START EXCERPT
While I do not subscribe to reckless executive powers, I don’t equally give in to indolence, connivance or docility on the part of other arms of government in a period of great constitutional crisis like this.
Let us examine the scenario: Yes, the legislature (Senate) must approve a removal by a two-thirds majority votes, but where the Senate failed, refused or neglected to activate the process despite admission of error by the CJN, what happens? There, indeed, lies a lacuna, a serious one for that matter.
What I expected my learned brothers, including the SANs and the NBA leadership, to have done was to advise the CJN to step aside in order not to offend the key principle of fair hearing (Nemo dat judex in causa sua – don’t be a judge in your own cause).
CJN Onnoghen was, perhaps, conscious of that when he admitted errors in his assets declaration form but was prompted to hang on by peer and ethnic group pressures. He also failed to heed the warnings to step aside as a face saving strategy. His inaction and the actions of his backers were suggestive of wanting to drag the entire judiciary into the mud with him.
In a situation where the legislature could not act and my learned senior brothers were unwilling to safe the judicial institution from the current travails, the doctrine of necessity could be invoked to prevent a constitutional cul de sac, by temporarily easing out the CJN to allow for proper investigation that may or may not indict him.
END EXCERPT
# YOUR GOAL:
Please print the whole passage on the removal of CJN Onnoghen word for word. The data has no role here.
START EXCERPTED RECORDS
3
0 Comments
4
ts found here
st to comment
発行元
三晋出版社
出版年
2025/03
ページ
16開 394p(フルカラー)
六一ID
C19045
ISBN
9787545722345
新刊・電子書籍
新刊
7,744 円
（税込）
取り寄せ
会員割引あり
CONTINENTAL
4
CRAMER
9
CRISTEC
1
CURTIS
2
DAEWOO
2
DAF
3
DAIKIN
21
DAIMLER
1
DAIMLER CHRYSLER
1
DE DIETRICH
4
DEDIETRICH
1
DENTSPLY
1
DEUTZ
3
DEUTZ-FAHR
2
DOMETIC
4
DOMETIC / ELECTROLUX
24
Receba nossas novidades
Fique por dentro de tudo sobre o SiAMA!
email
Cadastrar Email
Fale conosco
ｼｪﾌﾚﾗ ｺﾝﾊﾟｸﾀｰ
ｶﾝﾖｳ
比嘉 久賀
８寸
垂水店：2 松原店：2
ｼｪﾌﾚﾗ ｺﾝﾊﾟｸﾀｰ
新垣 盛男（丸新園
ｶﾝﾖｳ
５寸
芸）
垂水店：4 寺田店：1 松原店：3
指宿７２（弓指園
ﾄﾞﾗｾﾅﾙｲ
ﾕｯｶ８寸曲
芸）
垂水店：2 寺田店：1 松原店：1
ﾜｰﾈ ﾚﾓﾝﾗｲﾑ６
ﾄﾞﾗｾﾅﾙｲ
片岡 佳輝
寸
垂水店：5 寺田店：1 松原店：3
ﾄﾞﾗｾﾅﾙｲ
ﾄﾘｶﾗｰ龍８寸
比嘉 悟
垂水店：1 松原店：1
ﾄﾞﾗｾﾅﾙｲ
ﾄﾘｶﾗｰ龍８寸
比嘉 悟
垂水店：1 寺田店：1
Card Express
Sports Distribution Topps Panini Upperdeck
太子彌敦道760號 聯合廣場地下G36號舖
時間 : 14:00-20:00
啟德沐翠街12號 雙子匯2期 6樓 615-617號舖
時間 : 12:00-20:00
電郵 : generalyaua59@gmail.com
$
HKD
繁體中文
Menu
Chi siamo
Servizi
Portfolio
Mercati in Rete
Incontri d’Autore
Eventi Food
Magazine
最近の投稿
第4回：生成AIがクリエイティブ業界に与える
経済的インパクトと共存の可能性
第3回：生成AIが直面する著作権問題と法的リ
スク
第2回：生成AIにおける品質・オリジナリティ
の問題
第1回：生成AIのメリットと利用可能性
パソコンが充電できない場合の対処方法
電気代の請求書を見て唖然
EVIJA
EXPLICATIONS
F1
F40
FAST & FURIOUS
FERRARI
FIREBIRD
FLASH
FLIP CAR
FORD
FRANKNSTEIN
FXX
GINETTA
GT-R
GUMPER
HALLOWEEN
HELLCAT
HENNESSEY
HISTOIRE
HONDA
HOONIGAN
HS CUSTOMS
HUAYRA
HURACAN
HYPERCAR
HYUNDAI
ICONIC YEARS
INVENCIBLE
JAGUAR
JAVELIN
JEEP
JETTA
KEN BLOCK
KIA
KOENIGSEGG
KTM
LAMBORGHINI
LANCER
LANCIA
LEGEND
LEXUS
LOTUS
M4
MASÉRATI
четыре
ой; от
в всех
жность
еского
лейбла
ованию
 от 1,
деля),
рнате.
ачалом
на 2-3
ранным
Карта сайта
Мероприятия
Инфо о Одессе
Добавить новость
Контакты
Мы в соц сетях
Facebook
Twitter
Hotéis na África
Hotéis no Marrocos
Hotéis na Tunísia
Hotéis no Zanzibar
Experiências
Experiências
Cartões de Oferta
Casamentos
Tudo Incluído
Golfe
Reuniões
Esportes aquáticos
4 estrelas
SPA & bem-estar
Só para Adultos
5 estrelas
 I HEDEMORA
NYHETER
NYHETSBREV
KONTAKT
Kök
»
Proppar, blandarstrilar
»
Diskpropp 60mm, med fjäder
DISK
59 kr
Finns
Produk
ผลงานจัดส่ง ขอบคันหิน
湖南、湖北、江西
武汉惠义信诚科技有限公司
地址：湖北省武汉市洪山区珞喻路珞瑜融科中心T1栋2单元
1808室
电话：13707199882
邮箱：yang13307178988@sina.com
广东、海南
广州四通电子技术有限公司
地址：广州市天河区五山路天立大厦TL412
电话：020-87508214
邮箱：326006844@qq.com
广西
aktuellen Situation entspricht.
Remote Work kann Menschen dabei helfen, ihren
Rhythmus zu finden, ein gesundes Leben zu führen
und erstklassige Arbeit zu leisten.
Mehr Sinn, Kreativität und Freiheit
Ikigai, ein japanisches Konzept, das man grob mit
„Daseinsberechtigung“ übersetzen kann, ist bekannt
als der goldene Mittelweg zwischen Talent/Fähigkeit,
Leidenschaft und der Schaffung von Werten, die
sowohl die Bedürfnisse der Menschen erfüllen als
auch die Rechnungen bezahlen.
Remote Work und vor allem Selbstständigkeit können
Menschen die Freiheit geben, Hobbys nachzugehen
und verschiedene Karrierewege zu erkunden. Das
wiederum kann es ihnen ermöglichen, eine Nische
END EXCERPTED RECORDS
# OUTPUT:
While I do not subscribe to reckless executive powers, I don’t equally give in to indolence, connivance or docility on the part of other arms of government in a period of great constitutional crisis like this.
Let us examine the scenario: Yes, the legislature (Senate) must approve a removal by a two-thirds majority votes, but where the Senate failed, refused or neglected to activate the process despite admission of error by the CJN, what happens? There, indeed, lies a lacuna, a serious one for that matter.
What I expected my learned brothers, including the SANs and the NBA leadership, to have done was to advise the CJN to step aside in order not to offend the key principle of fair hearing (Nemo dat judex in causa sua – don’t be a judge in your own cause).
CJN Onnoghen was, perhaps, conscious of that when he admitted errors in his assets declaration form but was prompted to hang on by peer and ethnic group pressures. He also failed to heed the warnings to step aside as a face saving strategy. His inaction and the actions of his backers were suggestive of wanting to drag the entire judiciary into the mud with him.
In a situation where the legislature could not act and my learned senior brothers were unwilling to safe the judicial institution from the current travails, the doctrine of necessity could be invoked to prevent a constitutional cul de sac, by temporarily easing out the CJN to allow for proper investigation that may or may not indict him.